Task directions » Go to the line in the entries below that holds "Designservice" and repeat exactly from there through the line that holds "시용기간 만료후 평가 등 별도의 전형결과에", inclusive.

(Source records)
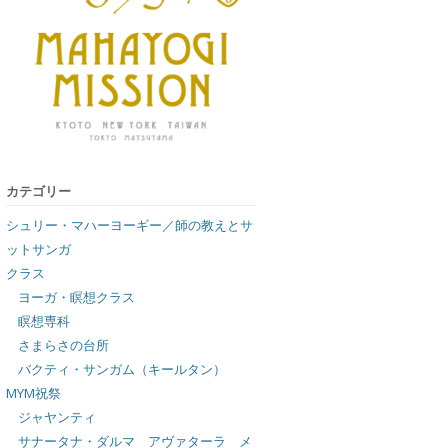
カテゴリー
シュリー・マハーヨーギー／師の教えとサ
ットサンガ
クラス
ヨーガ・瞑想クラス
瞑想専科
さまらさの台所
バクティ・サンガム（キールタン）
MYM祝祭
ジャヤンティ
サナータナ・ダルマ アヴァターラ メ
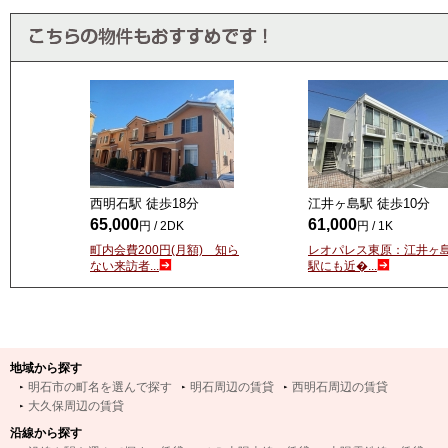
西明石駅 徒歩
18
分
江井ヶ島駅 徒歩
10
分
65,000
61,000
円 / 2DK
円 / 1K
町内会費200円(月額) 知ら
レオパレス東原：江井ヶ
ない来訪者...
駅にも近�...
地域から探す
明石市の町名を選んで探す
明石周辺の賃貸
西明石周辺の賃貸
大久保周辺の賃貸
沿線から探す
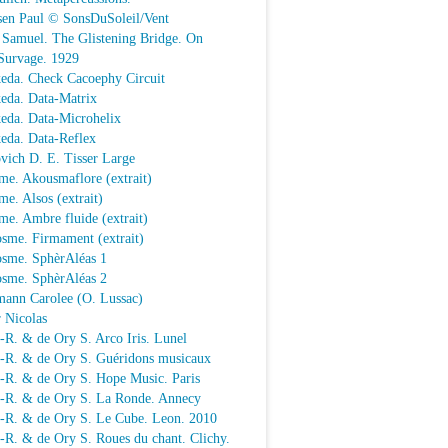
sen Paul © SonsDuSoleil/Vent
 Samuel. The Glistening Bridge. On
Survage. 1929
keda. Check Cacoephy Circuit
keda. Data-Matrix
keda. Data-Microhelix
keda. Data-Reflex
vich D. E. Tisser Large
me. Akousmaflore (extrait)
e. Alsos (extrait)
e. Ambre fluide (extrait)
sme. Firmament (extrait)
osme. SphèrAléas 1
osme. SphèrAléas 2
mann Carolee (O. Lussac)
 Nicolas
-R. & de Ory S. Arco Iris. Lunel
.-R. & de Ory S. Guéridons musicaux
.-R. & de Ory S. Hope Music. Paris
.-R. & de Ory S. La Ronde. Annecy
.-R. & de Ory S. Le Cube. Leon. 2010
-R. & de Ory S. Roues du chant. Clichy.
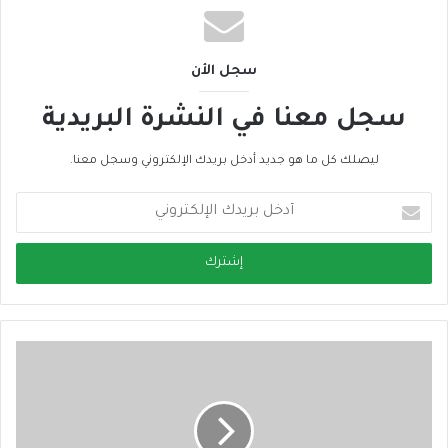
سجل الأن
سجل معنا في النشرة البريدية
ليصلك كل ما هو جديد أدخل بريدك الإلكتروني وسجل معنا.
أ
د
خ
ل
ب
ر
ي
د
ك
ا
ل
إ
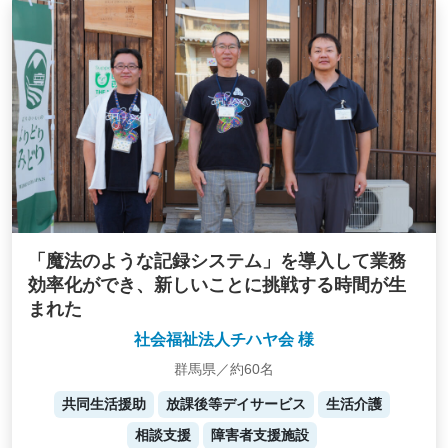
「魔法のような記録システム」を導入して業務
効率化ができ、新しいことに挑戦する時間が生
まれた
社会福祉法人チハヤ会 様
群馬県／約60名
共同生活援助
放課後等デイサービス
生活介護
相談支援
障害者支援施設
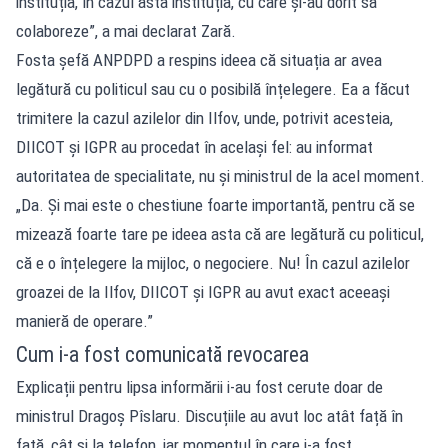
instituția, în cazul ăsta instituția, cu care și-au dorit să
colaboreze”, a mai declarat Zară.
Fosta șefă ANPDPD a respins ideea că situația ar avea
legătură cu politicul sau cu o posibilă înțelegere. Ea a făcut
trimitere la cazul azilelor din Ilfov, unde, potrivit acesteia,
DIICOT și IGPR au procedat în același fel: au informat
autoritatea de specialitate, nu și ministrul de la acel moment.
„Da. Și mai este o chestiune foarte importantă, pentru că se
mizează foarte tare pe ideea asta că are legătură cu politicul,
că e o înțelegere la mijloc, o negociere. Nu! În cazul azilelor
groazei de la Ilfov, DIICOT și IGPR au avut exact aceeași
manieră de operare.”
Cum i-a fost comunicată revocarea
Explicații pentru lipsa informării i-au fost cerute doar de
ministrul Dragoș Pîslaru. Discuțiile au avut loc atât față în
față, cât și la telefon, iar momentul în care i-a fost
...
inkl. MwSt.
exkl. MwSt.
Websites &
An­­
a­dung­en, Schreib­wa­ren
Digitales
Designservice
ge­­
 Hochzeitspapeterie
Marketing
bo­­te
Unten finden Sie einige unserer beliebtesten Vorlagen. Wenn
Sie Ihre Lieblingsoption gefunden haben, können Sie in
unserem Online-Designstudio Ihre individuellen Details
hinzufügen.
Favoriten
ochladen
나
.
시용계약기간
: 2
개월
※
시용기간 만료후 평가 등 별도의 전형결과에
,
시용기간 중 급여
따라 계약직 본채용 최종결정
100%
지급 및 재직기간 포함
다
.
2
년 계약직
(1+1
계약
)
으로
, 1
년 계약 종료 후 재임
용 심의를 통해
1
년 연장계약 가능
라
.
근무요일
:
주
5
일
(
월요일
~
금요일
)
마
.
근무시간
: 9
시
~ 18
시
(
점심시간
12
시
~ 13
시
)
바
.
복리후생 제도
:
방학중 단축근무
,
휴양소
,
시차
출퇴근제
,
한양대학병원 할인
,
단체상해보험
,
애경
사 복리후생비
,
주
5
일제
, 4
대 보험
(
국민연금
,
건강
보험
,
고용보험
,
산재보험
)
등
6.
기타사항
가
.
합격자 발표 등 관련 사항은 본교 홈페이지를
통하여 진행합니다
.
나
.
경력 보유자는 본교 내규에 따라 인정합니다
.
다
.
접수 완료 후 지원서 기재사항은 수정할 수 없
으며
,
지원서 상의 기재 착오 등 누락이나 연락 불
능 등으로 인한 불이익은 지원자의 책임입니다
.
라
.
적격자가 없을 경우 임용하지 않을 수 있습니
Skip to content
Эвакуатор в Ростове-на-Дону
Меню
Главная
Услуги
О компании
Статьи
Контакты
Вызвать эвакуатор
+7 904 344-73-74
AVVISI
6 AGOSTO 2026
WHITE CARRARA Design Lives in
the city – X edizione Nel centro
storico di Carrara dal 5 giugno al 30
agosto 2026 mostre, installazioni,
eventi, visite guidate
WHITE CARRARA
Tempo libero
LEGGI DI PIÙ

Solution to the exercise »
Designservice
ge­­
 Hochzeitspapeterie
Marketing
bo­­te
Unten finden Sie einige unserer beliebtesten Vorlagen. Wenn
Sie Ihre Lieblingsoption gefunden haben, können Sie in
unserem Online-Designstudio Ihre individuellen Details
hinzufügen.
Favoriten
ochladen
나
.
시용계약기간
: 2
개월
※
시용기간 만료후 평가 등 별도의 전형결과에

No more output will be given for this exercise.